Items from a dataset:
----

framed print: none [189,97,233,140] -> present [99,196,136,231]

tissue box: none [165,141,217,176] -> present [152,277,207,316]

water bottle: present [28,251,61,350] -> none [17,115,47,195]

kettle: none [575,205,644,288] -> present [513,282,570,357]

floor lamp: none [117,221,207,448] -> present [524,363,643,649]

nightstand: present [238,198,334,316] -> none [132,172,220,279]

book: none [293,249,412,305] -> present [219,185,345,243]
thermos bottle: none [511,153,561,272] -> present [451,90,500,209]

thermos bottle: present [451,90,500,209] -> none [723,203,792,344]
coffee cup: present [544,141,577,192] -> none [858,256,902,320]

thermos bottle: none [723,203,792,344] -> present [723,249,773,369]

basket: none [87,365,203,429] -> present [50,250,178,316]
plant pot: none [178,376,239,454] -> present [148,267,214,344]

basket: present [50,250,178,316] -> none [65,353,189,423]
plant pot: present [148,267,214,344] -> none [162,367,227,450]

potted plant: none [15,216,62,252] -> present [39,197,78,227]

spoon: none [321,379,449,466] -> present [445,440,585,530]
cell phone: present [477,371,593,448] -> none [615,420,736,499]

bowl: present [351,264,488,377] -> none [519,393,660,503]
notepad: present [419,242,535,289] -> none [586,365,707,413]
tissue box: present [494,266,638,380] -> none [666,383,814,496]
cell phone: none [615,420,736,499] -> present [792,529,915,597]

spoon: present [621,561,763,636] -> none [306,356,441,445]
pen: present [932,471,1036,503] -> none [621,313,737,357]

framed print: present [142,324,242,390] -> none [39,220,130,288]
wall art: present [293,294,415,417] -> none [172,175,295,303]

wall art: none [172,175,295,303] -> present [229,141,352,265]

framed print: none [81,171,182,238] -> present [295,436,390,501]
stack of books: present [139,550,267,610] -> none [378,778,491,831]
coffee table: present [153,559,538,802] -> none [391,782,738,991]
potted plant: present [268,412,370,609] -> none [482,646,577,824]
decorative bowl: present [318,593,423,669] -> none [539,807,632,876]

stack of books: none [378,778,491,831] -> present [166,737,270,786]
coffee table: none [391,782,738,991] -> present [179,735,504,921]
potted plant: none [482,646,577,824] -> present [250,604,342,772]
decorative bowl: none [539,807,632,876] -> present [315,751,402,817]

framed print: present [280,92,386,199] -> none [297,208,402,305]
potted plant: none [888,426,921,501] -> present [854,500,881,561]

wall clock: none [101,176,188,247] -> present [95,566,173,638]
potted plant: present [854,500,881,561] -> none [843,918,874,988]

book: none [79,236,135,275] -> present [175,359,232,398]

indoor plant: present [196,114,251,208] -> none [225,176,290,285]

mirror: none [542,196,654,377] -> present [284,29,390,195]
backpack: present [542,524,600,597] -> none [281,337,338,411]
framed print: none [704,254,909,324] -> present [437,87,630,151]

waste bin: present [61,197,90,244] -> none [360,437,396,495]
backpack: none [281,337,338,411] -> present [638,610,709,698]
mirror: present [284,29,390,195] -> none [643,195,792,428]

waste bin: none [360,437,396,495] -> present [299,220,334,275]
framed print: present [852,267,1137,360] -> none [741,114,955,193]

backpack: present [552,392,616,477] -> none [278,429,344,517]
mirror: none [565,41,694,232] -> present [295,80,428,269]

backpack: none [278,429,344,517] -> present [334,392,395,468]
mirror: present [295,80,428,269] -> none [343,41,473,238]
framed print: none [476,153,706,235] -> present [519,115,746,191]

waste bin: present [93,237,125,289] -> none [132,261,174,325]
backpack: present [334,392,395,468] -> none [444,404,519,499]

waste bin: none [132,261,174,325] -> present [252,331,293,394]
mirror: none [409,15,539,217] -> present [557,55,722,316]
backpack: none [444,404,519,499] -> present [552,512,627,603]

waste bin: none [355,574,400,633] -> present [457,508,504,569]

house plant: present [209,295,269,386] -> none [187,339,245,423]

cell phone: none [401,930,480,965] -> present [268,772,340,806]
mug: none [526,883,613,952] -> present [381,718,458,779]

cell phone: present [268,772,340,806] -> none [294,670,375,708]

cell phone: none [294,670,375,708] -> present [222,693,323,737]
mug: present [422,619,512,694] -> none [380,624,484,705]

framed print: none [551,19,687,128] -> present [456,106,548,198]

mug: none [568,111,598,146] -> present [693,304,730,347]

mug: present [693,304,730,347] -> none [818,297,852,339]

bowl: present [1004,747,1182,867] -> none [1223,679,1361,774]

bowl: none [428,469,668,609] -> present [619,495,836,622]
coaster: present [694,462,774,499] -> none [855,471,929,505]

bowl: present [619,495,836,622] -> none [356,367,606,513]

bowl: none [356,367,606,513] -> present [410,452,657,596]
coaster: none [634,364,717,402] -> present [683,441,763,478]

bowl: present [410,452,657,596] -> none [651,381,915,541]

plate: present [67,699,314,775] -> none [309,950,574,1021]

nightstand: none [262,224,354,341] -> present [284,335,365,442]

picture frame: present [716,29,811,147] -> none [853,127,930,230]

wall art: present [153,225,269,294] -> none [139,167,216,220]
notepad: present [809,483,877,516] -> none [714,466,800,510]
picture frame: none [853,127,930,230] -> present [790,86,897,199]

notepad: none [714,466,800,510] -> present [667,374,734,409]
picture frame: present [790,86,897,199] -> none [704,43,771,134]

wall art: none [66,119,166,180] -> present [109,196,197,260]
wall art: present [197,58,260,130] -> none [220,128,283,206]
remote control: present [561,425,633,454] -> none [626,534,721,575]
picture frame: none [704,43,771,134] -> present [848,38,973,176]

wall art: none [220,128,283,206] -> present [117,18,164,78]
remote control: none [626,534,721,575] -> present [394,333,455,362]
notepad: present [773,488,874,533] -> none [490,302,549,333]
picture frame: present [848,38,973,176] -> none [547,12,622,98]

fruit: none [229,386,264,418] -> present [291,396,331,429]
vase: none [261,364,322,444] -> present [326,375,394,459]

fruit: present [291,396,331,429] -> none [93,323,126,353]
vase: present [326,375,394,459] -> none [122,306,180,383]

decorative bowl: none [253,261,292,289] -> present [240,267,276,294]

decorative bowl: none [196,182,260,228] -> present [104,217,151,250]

----

Scan the entries above for the line containing "book: none [293,249,412,305]", and copy it and all lines after it exactly, down to and including the line containing "potted plant: none [15,216,62,252]".

book: none [293,249,412,305] -> present [219,185,345,243]
thermos bottle: none [511,153,561,272] -> present [451,90,500,209]

thermos bottle: present [451,90,500,209] -> none [723,203,792,344]
coffee cup: present [544,141,577,192] -> none [858,256,902,320]

thermos bottle: none [723,203,792,344] -> present [723,249,773,369]

basket: none [87,365,203,429] -> present [50,250,178,316]
plant pot: none [178,376,239,454] -> present [148,267,214,344]

basket: present [50,250,178,316] -> none [65,353,189,423]
plant pot: present [148,267,214,344] -> none [162,367,227,450]

potted plant: none [15,216,62,252] -> present [39,197,78,227]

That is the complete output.